Ce qu'un négociant en soie a laissé derrière lui
La route qui mène au hameau de Combes, sur la commune de Sabran, ne promet rien de particulier : de la garrigue, des vignes, la vallée de la Cèze en contrebas. Puis l'allée s'ouvre sur un parc et sur une façade claire. Alexandre Eugène Collain, négociant en soie, achète le domaine en 1848 et passe les décennies suivantes à dessiner la maison et ses abords. Son fils lui succède et sera maire de la commune pendant trente-huit ans. Le château est devenu hôtel bien plus tard, puis a été entièrement restauré par un nouveau propriétaire, qui lui a rendu son parc et ses proportions.
Pourquoi nous l'avons retenu
Pour le parc, avant tout. Cinq hectares remis en état d'après les plans d'origine, avec des cèdres, des séquoias et des platanes centenaires, cela ne se fabrique pas et cela change tout à un séjour : on s'installe, on ne fait plus la navette. Pour la table, ensuite, avec deux registres assumés, un bistrot de marché et une table gastronomique étoilée au Guide MICHELIN, ce qui reste rare dans cette partie du Gard.

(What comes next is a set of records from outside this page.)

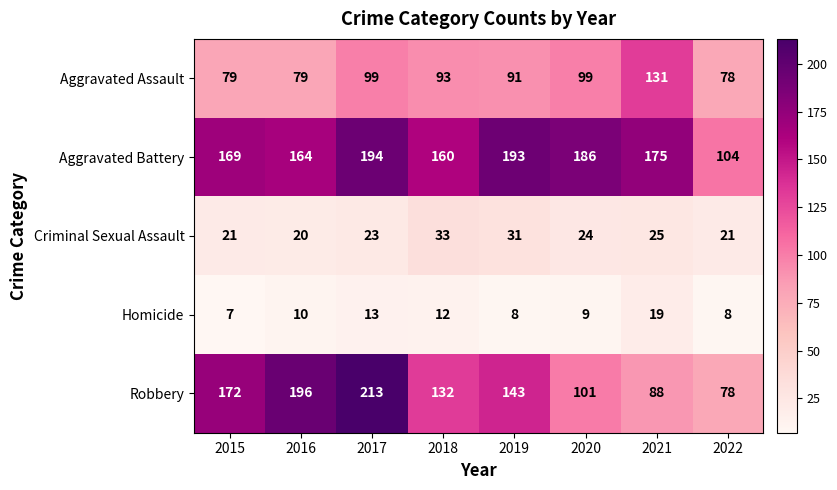

What is the sum of all Aggravated Assault values?

749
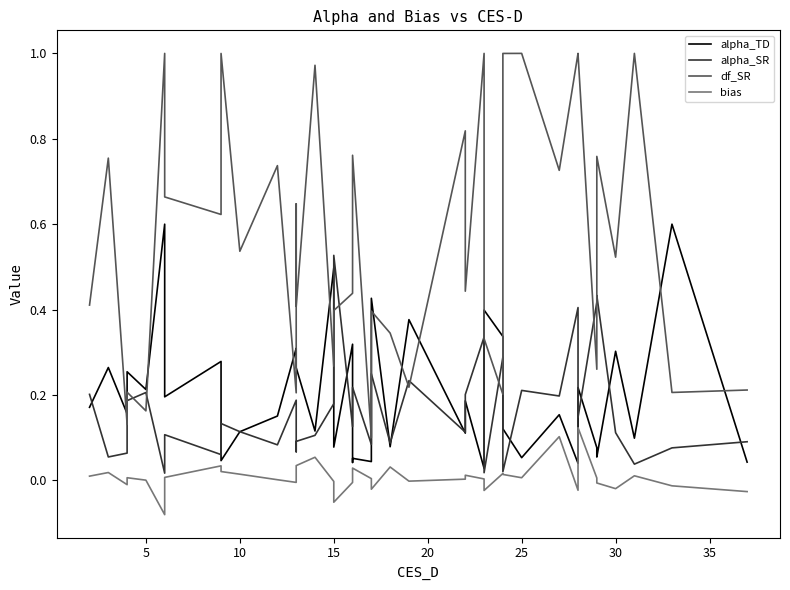

How many lines are shown in the chart?

4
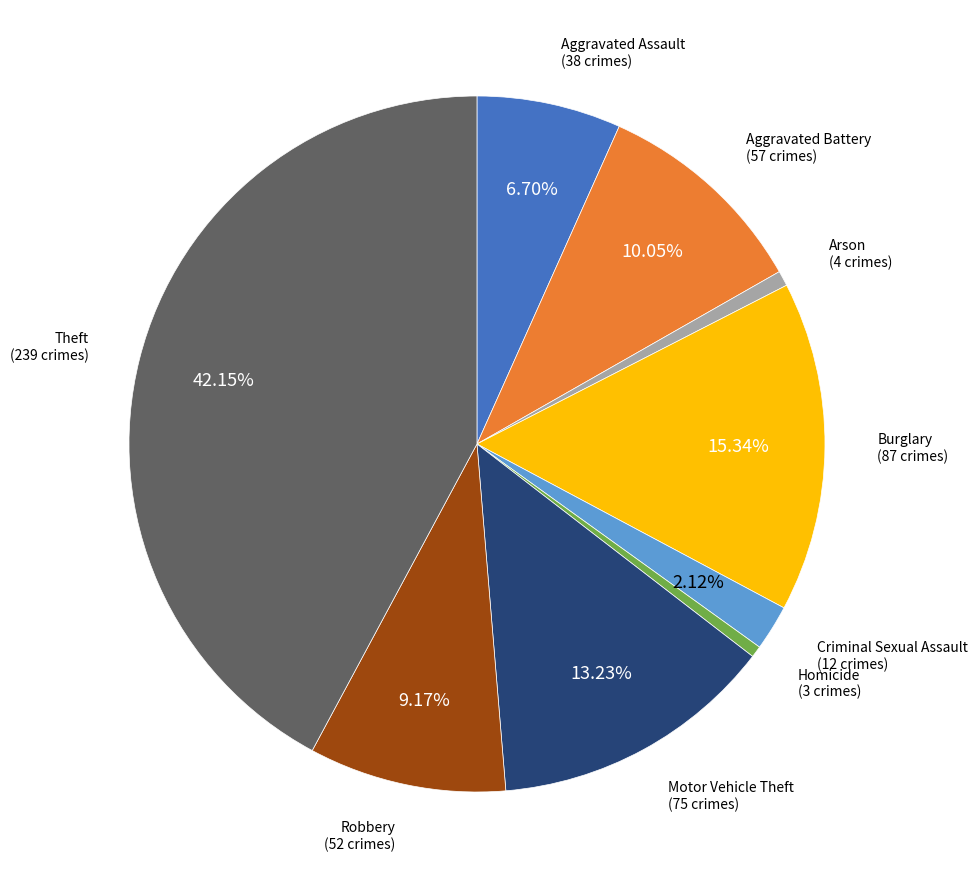

Is there any slice that represents more than half of the pie?

No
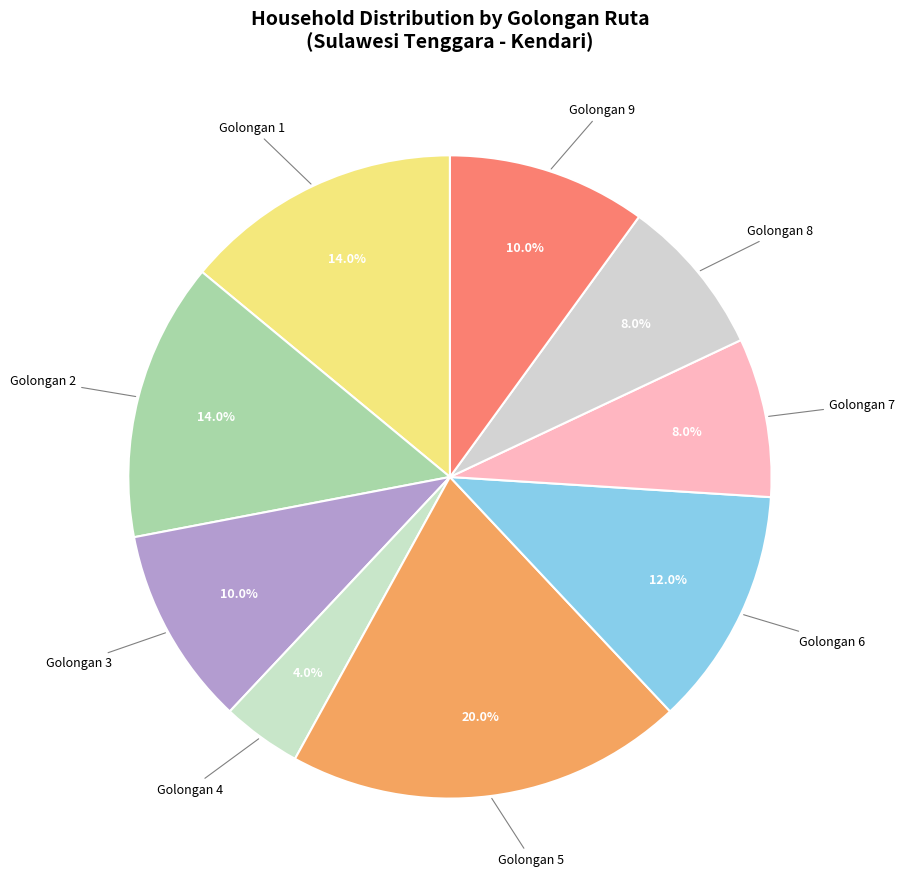

Which has a higher value, Golongan 2 or Golongan 6?

Golongan 2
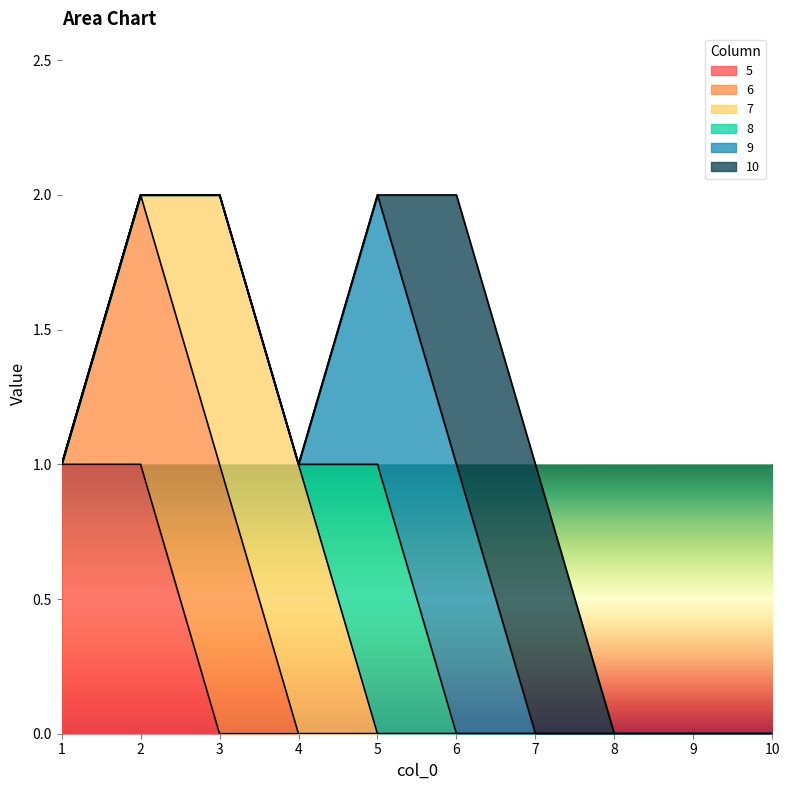

Does the chart display data point markers on the line(s)?

No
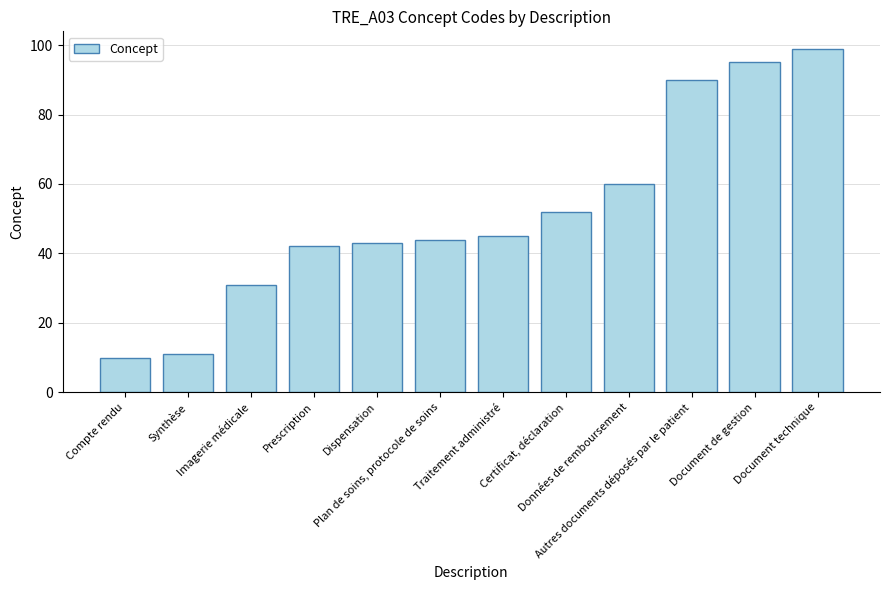

The chart shows a value of 3 at Compte rendu. True or false?

False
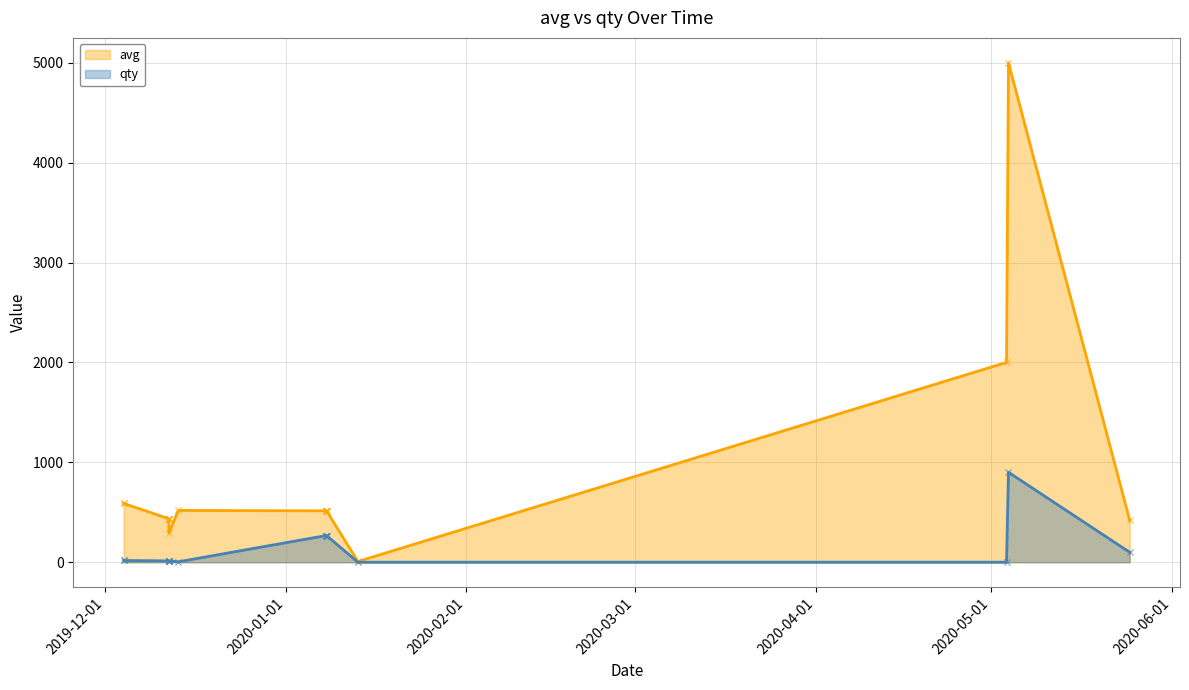

Which series has the largest total across all categories?

avg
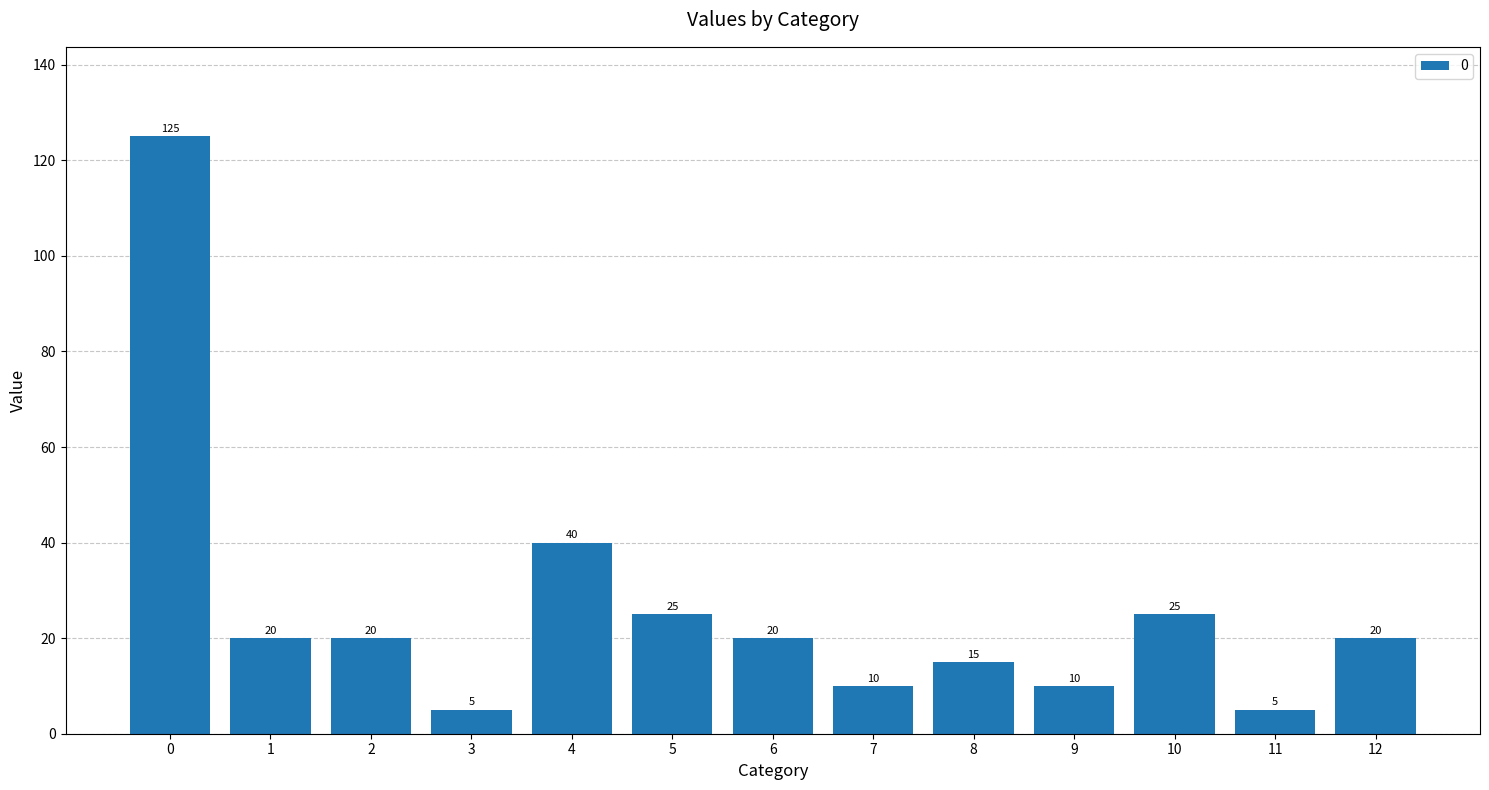

What is the difference between the maximum and minimum values?

120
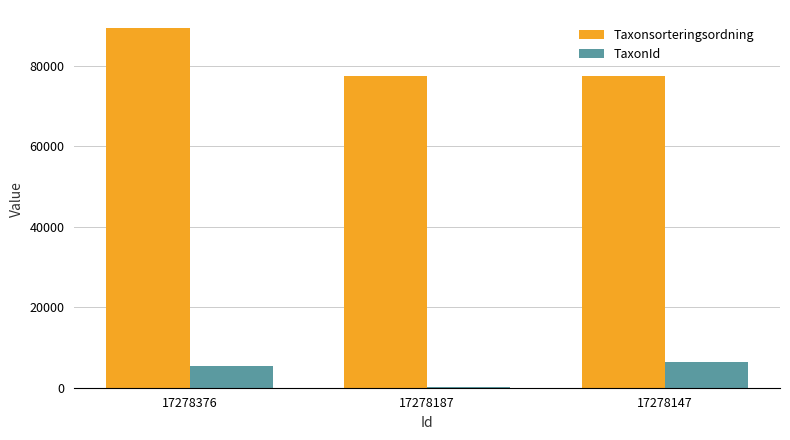

How many groups of bars are there?

3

Pour la philosophie enfin, que la maison résume par le luxe de la simplicité : peu d'effets, beaucoup de service, et vingt-neuf clés pour un domaine de cette taille.
Pourquoi cet emplacement
Sabran se trouve dans le Gard provençal, au-dessus de Bagnols-sur-Cèze, là où le Languedoc bascule vers la Provence. C'est un point d'équilibre : Uzès et sa place aux Herbes, le Pont du Gard, les gorges de la Cèze, Orange et son théâtre antique, Avignon et la Chartreuse de Villeneuve composent des journées d'une heure de route au maximum. Les vignobles de Chusclan et de Laudun sont à la porte, et la maison porte les labels Vignobles et Découvertes et Accueil Vélo, ce qui dit assez la façon dont on est censé explorer les environs.
L'essentiel en bref
Prix : €€€€, luxe
Ambiance : maison de famille du XIXe, parc centenaire, élégance sans apprêt
Chambres : vingt-neuf chambres et suites, toutes ouvertes sur le parc
Idéal pour : les séjours immobiles à deux, les familles, les amateurs de vignobles et de vélo
Ce que nous préférons : les séquoias et les cèdres centenaires du parc, restauré d'après les plans d'origine
Table : Le Cèdre de Montcaud, table gastronomique étoilée au Guide MICHELIN menée par le chef Matthieu Hervé, et Le Bistro de Montcaud pour la cuisine de marché
Équipements : parc de cinq hectares, piscine extérieure chauffée, spa, court de tennis, terrain de boules, location de vélos, parking privé, animaux acceptés
À voir autour : Uzès, Pont du Gard, gorges de la Cèze, vignobles de Chusclan et Laudun, Orange, Avignon
Vingt-neuf clés pour cinq hectares
Le rapport entre le nombre de chambres et la taille du domaine frappe dès l'arrivée. Vingt-neuf chambres et suites, dont des configurations familiales et quadruples, se répartissent dans le château et ses dépendances, toutes tournées vers le parc. La restauration a privilégié les matériaux clairs et les proportions d'origine plutôt que la démonstration décorative, ce qui laisse la lumière et les arbres faire le travail. On peut donc passer une journée entière sur place sans croiser grand monde, ce qui est exactement ce qu'on demande à un château.
Deux tables, deux registres
Le Cèdre de Montcaud est la table gastronomique, menée par le chef Matthieu Hervé et distinguée d'une étoile au Guide MICHELIN ; elle travaille la cuisine française dans un registre qui accepte l'écart. Le Bistro de Montcaud tient l'autre bout, une cuisine de marché servie plus simplement, au bord de la piscine à la belle saison. Avoir les deux sur place, dans une région où les distances se comptent en trajets de nuit, est un argument réel : on dîne deux soirs de suite sans reprendre la voiture ni manger deux fois la même chose.
Ce qu'il faut savoir avant de réserver
Le domaine est isolé et la voiture reste utile pour rayonner, même si la maison loue des vélos. Les animaux sont acceptés et le parking privé est clos. Deux chambres sont adaptées aux personnes à mobilité réduite, à confirmer auprès de la réception selon les configurations. Le château accueille aussi des séminaires et des privatisations, ce qui mérite un mot au moment de réserver un week-end. Le personnel parle français, anglais, allemand, italien et espagnol.